Man is quick to determine whether a thing is good or bad, but we know our labels cannot always be generally applied. For example, the thing that is good for one group of people might not be good for another group, and this applies in the same way to whatever it is that we see as being bad.

We do not really need explanations for the good experiences because we enjoy them, and often take them for granted. It is the bad experience that usually leaves us with questions.

Romans 8:28 settles the business of good and bad for Christians, that is if we truly believe “that all things work together for good to them that love God, to them who are the called according to his purpose.”

These words settle this matter because if we love God, we trust Him as the One who has saved us from our sins and given us eternal life. We believe in “his purpose,” that is, we trust that God has something in His mind and heart for us. That “something” is much greater than anything we can see.

Always remember the sovereignty of God, who can make something good out of something that we might see as bad. Joseph understood this so well when he spoke to his brothers: “But as for you, ye thought evil against me; but God meant it unto good.”

It is up to us to continue to submit to God and hear the Savior when He says to us, “Take my yoke upon you, and learn of me; for I am meek and lowly in heart: and ye shall find rest unto your souls.”

We also have an interest in this because of God’s foreknowledge of us. As the omniscient God, He knew the future as well as the present, and He knew beforehand that we would believe. With this knowledge He predestined us “to be conformed to the image of his Son.”

Predestination is according to God’s will for all who are saved. According to Ephesians 1:5, we have been predestined “unto the adoption of children by Jesus Christ to himself, according to the good pleasure of his will.”

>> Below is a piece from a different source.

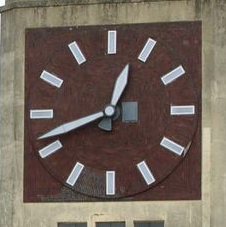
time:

In addition, Paul said everyone “he did predestinate, them he also called.” We have been called by the Holy Spirit to salvation in Christ Jesus. We have been justified and glorified, he said, telling us that justification and heaven are inseparable.

Why does all of this matter to us? It matters because we are an adopted people and belong to God. We might be opposed in every direction, but “If God be for us, who can be against us?”

God did not spare “his own Son,” who died for our sins on the cross. If God would not limit Himself in this way, why would He not abundantly bless us in so many other ways?

Paul asked, “Who shall lay anything to the charge of God’s elect?” He responded with, “It is God that justifieth.” Who is able to condemn us seeing that we are the elect of God? God has pardoned us and we are favored by Him. God has justified us and we will not be condemned by Him.

Christ Jesus, who died for us, intercedes for us and there is nothing that can separate us from His love. Believers experience suffering, even death, and in some instances there is no more remorse for Christians than there is for a sheep going to the slaughter.

Regardless of what we experience we are victors, not victims. Life can be turned in every way against us, but there is nothing, not even death, that has the power to separate us from God’s love.

It goes without saying that if you are a Christian, you are so blessed. Trials that weigh so heavily on you now are nothing when compared to the glory awaiting you in eternity.

Salvation and security are surely ours because Jesus has promised it: “And I give unto them eternal life; and they shall never perish, neither shall any man pluck them out of my hand.” (John 10:28).